Un buen número de personas toma espirulina como suplemento alimenticio, pero los investigadores del Laboratorio Federal Suizo de Ciencia de los Materiales han encontrado una forma de revestir las algas verde-azuladas en compuestos semiconductores, poner en funcionamiento las diminutas espirales para eliminar los contaminantes del agua y luego fabricar biocombustibles a partir de sus residuos.

Las espirales de las algas están recubiertas por una combinación de níquel, óxido de zinc y sulfuro de zinc que se desarrolló primero en estructuras diminutas parecidas a helechos, y se descubrió que eran buenas para absorber la energía solar. Pero al trasladar el proceso a la forma espiral de las algas se evitó un problema de sombreado causado por las ramas de los microfernos, lo que dio lugar a una mayor absorción de la luz.

Los investigadores recubrieron espirales de cuatro micrómetros de espirulina preservada con una fina capa de níquel, y luego las revistieron con nanopartículas de óxido de zinc y sulfuro de zinc. Las propiedades magnéticas del níquel demostraron ser una buena forma de recuperar las pequeñas espirales recubiertas, mientras que la capa de zinc mostró “una impresionante actividad fotocatalítica“.

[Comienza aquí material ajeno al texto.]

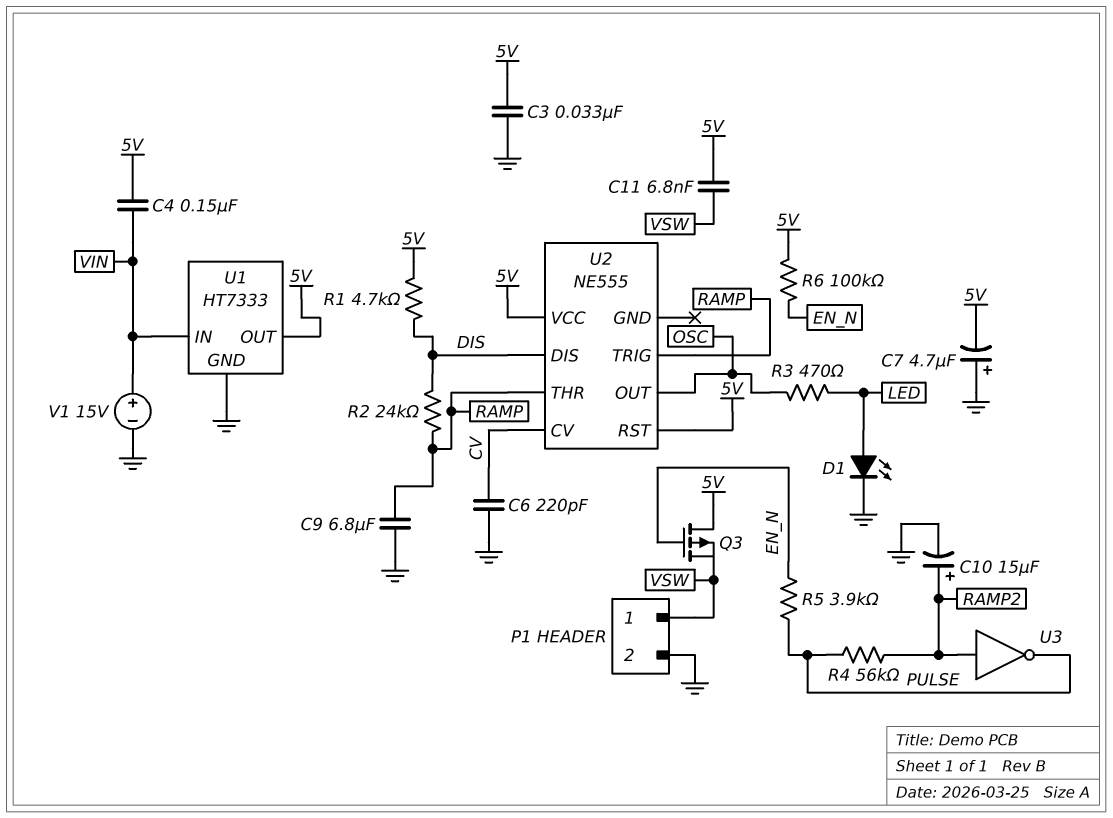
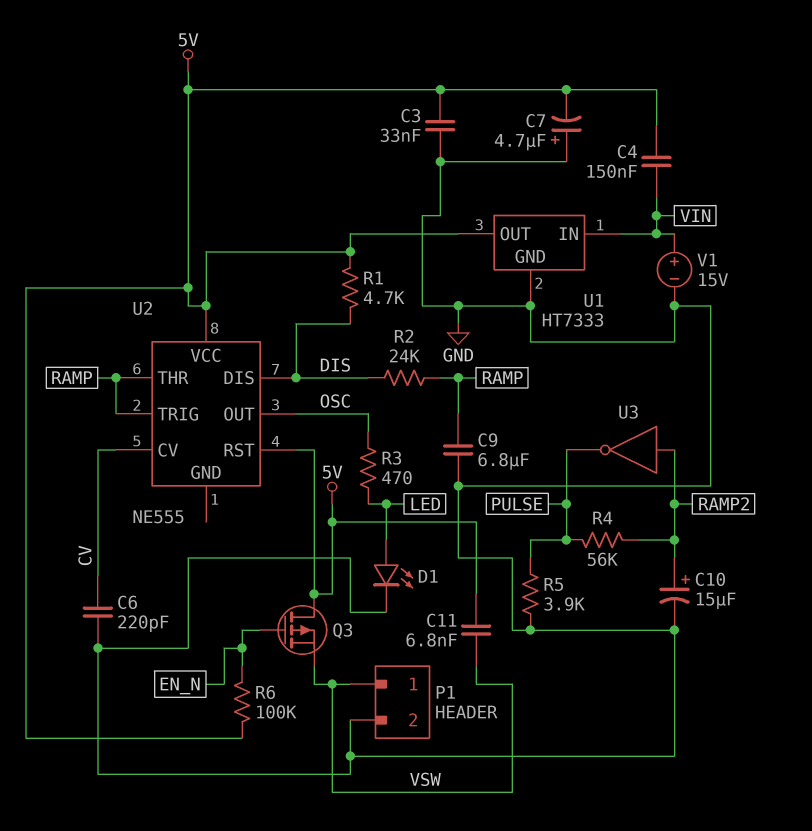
R5: 3.9k (EN_N, PULSE) -> 3.9k (GND, PULSE)

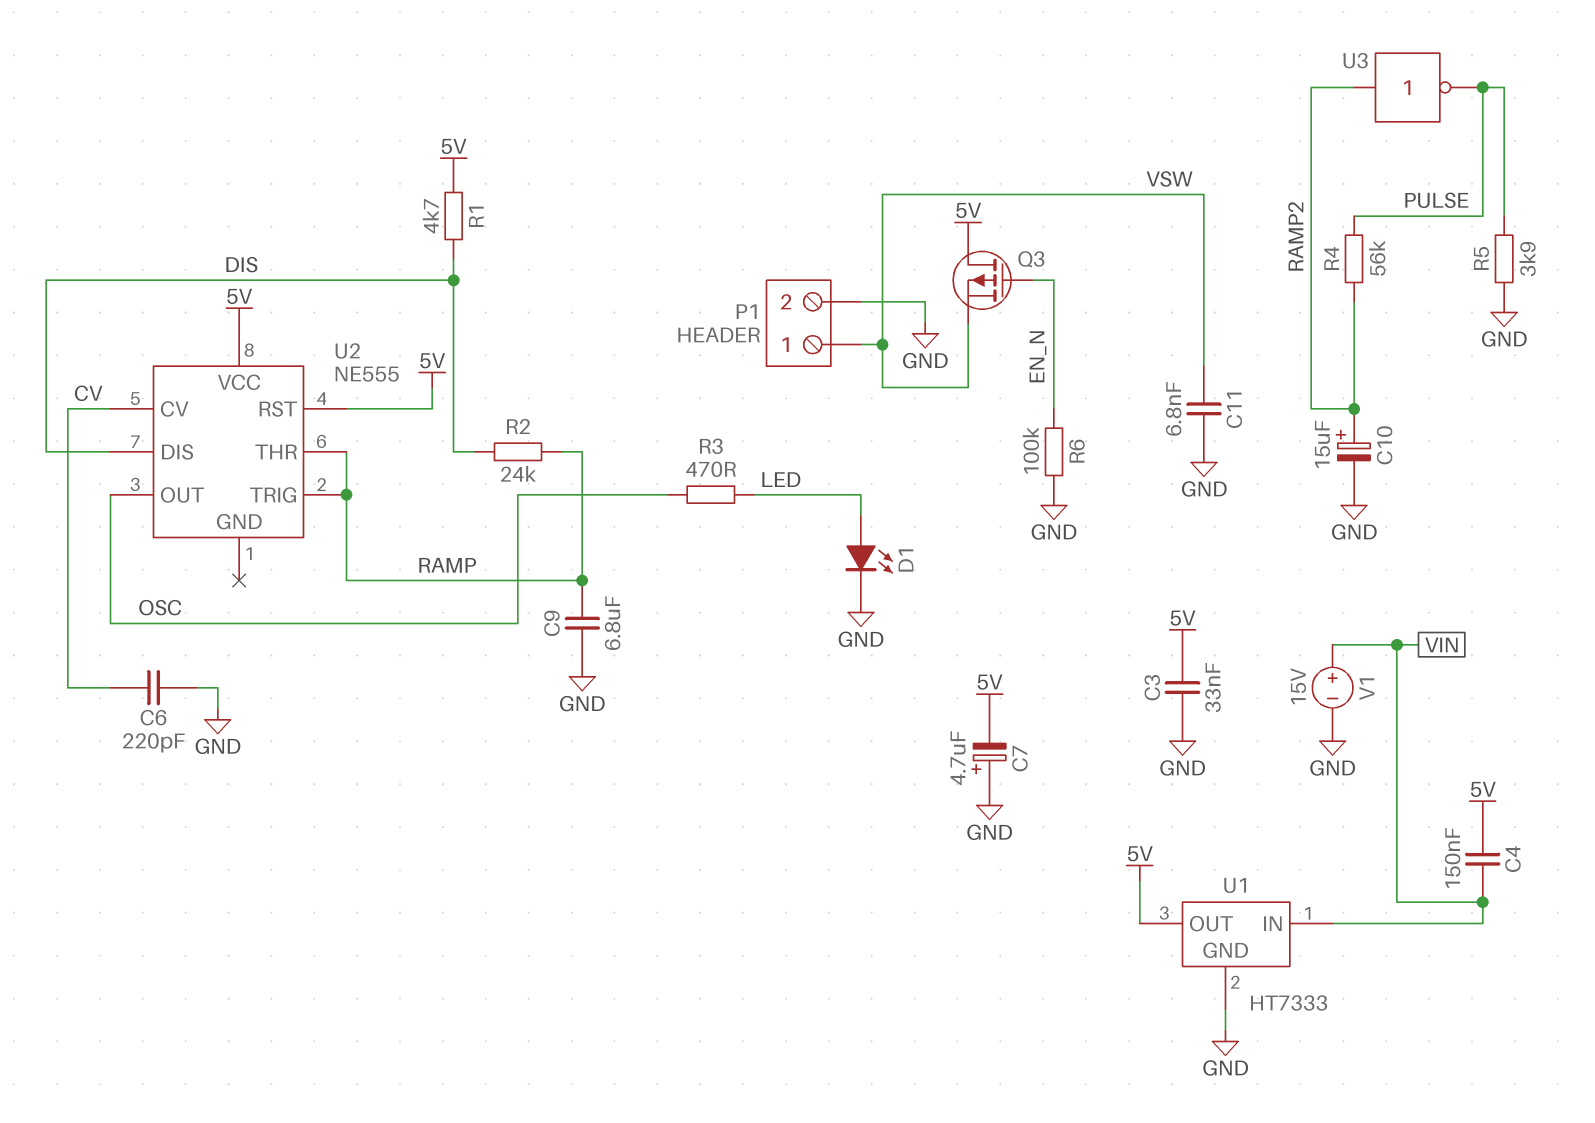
C11: 6.8nF (5V, VSW) -> 6.8nF (GND, VSW)
R6: 100k (5V, EN_N) -> 100k (EN_N, GND)

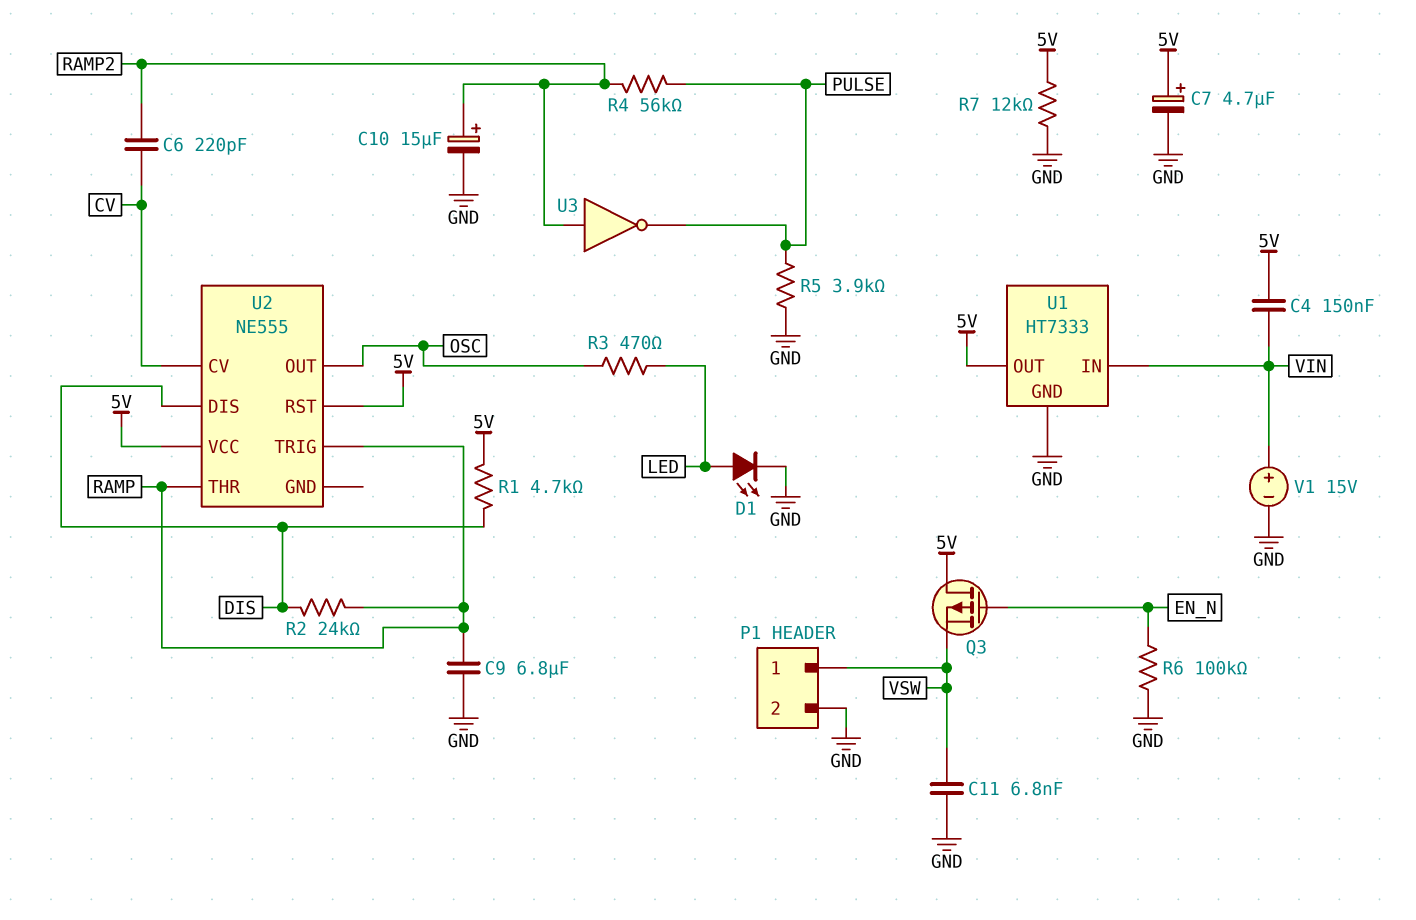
C3: 33nF (5V, GND) -> none
C6: 220pF (CV, GND) -> 220pF (CV, RAMP2)
C7: 4.7uF (plus GND, minus 5V) -> 4.7uF (plus 5V, minus GND)
R7: none -> 12k (5V, GND)

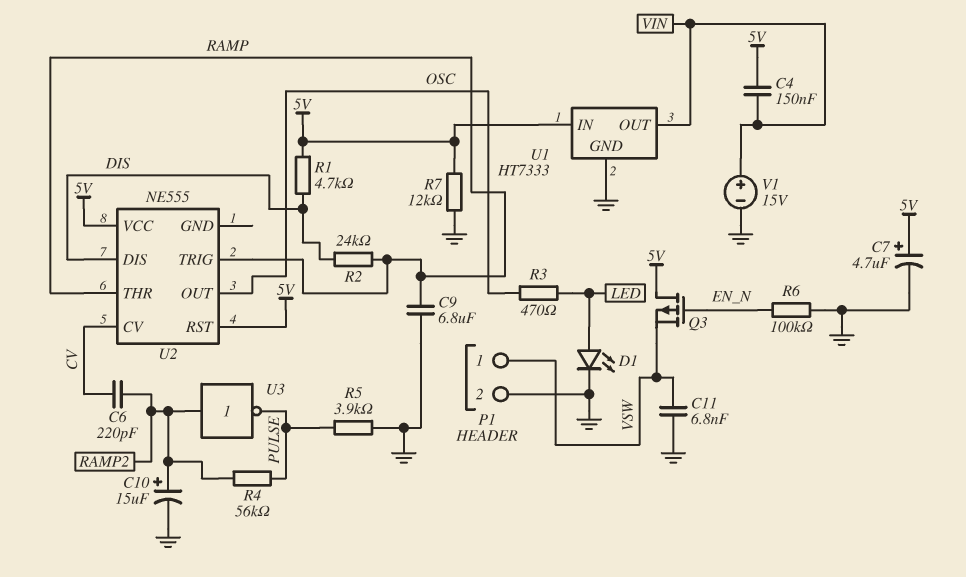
U1 pin IN: VIN -> 5V
U1 pin OUT: 5V -> VIN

El proceso se desarrolló para ayudar a producir agua limpia usando las propiedades de purificación de las plantas, con una reacción química que oxida y neutraliza los contaminantes del agua cuando se expone a la luz. Y la combinación de nanopartículas de óxido de zinc y sulfuro de zinc permitió al equipo aprovechar tanto la parte visible como la ultravioleta del espectro solar para mejorar la eficiencia.

Cuando las espirales revestidas hayan completado su tarea de descontaminación del agua, los compuestos de zinc y níquel podrán ser recuperados y usados de nuevo. Entonces el bioetanol y el biodiesel se pueden producir a partir de lo que queda. Los restos de la espirulina también pueden procesarse en pellets y quemarse para producir energía, y la ceniza puede usarse como fertilizante para cultivar nuevas algas.

El equipo de Empa dice que las algas son relativamente baratas y fáciles de producir, ya que sólo necesitan agua, luz solar y fertilizante para reproducirse rápidamente. Además, los organismos unicelulares consumen dióxido de carbono y luego tiran el oxígeno como un producto de desecho, y el proceso se mejora aún más añadiendo más CO2 al cultivo de algas.

Por el momento, el proceso ha sido demostrado con éxito sólo en un laboratorio, pero los investigadores dicen que confían en que las aplicaciones a mayor escala sean posibles y rentables.